On the model summary we can see that all the betas are significant as
none is zero.
Here we have used the categorical value of the circuit, the name, and
the model explains 46% of the variability of the pit-stops. Which seems
to be a quite good result.
Notice that this is not exactly the MSE error as I am dividing the results over the mean average time for that circuit.I will not trust this “MSE” number but is just to compare.
Just for comparison, we are going to apply the glm model with families “gaussian”, “Gamma” and “inverse.gaussian” and compare the results in a table.
families = c("gaussian", "Gamma", "inverse.gaussian")
# Get unique driver IDs from the dataset
circuit = unique(data$circuitRef)
Rs_squared = AICs = MSEs = Deviances = rep(NA, length(families))
# Get fit model
for (j in 1:length(families)) {
fit = glm(milliseconds~circuitRef, data=data, family=families[j])
# Initialize vector to store predictions
frequentist_means <- rep(NA, length(circuit))
# Fit GLM and make predictions for each driver
for (i in 1:length(circuit)) {
frequentist_means[i] <- predict(fit, newdata = data.frame(circuitRef = circuit[i]), type = "response")
}
# Combine results into a data frame
results <- data.frame(circuitRef = circuit, frequentist_time = frequentist_means)
aux = data[, c("circuitRef", "milliseconds")]
results <- merge(aux, results, by = "circuitRef")
MSEs[j] = (1 / length(results) * sum((results$milliseconds - results$frequentist_time)^2));
Rs_squared[j] = cor(results$milliseconds, results$frequentist_time)^2; R_squared # It?s the correlation squared.
# Explains how well the model explains the variability of the milliseconds.
AICs[j] = fit$aic
Deviances[j] = fit$null.deviance
}
models <- data.frame(Family = families, R_Squared = Rs_squared, AIC =AICs, MSE = MSEs, Deviance = Deviances); models
## Family R_Squared AIC MSE Deviance
## 1 gaussian 0.4682543 171868.2 24596689450 1.387695e+11
## 2 Gamma 0.4682543 171273.6 24596689450 2.255710e+02
## 3 inverse.gaussian 0.4682543 171281.3 24596689450 9.309282e-03
A gaussian model may be good, but the AIC for a Gamma model is a bit lower. This seems to be correct as time is well predicted using a Gamma distribution in general.

[Task requirements]
(A) Copy out the passage of the pit-stop analysis above that opens with the words containing "Here we have" and closes with "quite good result.".
(B) In the pit-stop analysis above, what share of the variability of the pit-stops does the model using the circuit name explain?

[Recorded data]
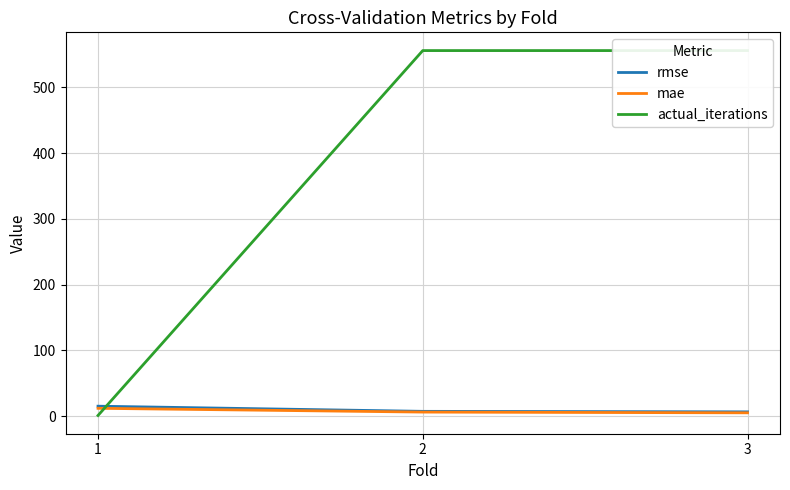

The value of actual_iterations at 1 is 1.0. True or false?

True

[Answers to the exercise]
(A)
Here we have used the categorical value of the circuit, the name, and
the model explains 46% of the variability of the pit-stops. Which seems
to be a quite good result.

(B) It explains 46% of the variability of the pit-stops.